A primary function of lymphocytes is to protect the body from foreign microbes. This essential task is carried out by both T lymphocytes and B lymphocytes, which often act in concert. The T lymphocytes can recognize and respond only to antigens that appear on cell membranes in association with other molecules called major histocompatibility complex (MHC) antigens. The latter are glycoproteins that present the antigen in a form that can be recognized by T lymphocytes. In effect, T lymphocytes are responsible for continuous surveillance of cell surfaces for the presence of foreign antigens. By contrast, the antibodies produced by B lymphocytes are not confined to recognizing antigens on cell membranes; they can bind to soluble antigens in the blood or in extravascular fluids. T lymphocytes typically recognize antigens of infectious organisms that must penetrate cells in order to multiply, such as viruses. During their intracellular life cycle, viruses produce antigens that appear on the cell membrane. Two classes of T lymphocytes can be involved in the response to those cell-associated viral antigens: cytotoxic T lymphocytes, which destroy the cells by a lytic mechanism, and helper T lymphocytes, which assist B cells to produce antibodies against the microbial antigens. Helper T lymphocytes exert their influence on B lymphocytes through several hormonelike peptides termed interleukins (IL). Five different T lymphocyte interleukins (IL-2, IL-3, IL-4, IL-5, and IL-6) have been discovered, each with different (and sometimes overlapping) effects on B lymphocytes and other blood cells. Interleukin-1, produced by macrophages, is a peptide that stimulates T lymphocytes and that also acts on the hypothalamus in the brain to produce fever. The ability to develop an immune response (i.e., the T cell-mediated and humoral immune responses) to foreign substances is called immunologic competence (immunocompetence). Immunologic competence, which begins to develop during embryonic life, is incomplete at the time of birth but is fully established soon after birth. If an antigen is introduced into a person’s body before immunologic competence has been established, an immune response will not result upon reinfection, and that person is said to be tolerant to that antigen.

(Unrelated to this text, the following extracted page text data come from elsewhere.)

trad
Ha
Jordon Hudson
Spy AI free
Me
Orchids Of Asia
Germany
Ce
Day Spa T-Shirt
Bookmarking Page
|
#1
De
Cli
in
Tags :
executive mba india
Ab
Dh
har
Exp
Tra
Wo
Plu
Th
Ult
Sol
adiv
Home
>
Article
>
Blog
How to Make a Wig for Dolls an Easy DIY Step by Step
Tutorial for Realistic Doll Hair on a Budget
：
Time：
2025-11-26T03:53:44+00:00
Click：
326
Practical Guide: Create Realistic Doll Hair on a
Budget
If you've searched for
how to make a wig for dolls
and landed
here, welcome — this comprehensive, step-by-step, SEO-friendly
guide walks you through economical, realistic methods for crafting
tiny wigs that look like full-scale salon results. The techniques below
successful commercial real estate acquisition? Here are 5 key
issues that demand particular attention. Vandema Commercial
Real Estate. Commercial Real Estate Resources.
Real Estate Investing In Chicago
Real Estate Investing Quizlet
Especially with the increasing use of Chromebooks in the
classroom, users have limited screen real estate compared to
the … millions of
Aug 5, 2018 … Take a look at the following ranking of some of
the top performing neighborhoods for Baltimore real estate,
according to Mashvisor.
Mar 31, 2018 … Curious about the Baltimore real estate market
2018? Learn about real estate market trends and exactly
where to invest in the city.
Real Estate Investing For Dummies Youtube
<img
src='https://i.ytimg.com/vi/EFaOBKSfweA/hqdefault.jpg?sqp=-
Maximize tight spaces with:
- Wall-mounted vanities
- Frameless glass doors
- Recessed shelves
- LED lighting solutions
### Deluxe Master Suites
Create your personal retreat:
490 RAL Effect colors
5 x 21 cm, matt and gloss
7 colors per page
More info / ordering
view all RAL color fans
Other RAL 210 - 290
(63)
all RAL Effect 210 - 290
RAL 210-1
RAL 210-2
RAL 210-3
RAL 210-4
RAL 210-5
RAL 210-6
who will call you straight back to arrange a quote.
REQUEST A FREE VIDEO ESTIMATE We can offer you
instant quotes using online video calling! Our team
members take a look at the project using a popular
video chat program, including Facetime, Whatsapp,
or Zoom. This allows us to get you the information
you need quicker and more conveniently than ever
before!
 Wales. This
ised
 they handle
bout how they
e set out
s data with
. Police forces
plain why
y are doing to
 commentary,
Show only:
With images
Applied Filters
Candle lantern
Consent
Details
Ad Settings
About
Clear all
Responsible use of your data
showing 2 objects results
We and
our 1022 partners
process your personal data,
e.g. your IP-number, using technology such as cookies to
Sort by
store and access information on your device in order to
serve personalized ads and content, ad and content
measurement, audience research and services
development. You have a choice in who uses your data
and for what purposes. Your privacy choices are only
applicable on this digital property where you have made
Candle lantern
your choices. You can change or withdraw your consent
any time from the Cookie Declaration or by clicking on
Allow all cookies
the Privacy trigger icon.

Study of immunologic competence and immune tolerance has been accelerated by interest in organ transplantation. The success rates of organ transplantations have been improved by better knowledge about donor selection and improved techniques for suppressing the immune responses of the recipient. An important element in donor selection is tissue typing: the matching of the donor’s histocompatibility antigens (human leukocyte antigens) with those of the prospective recipient. The closer the match, the greater the probability that the graft will be accepted.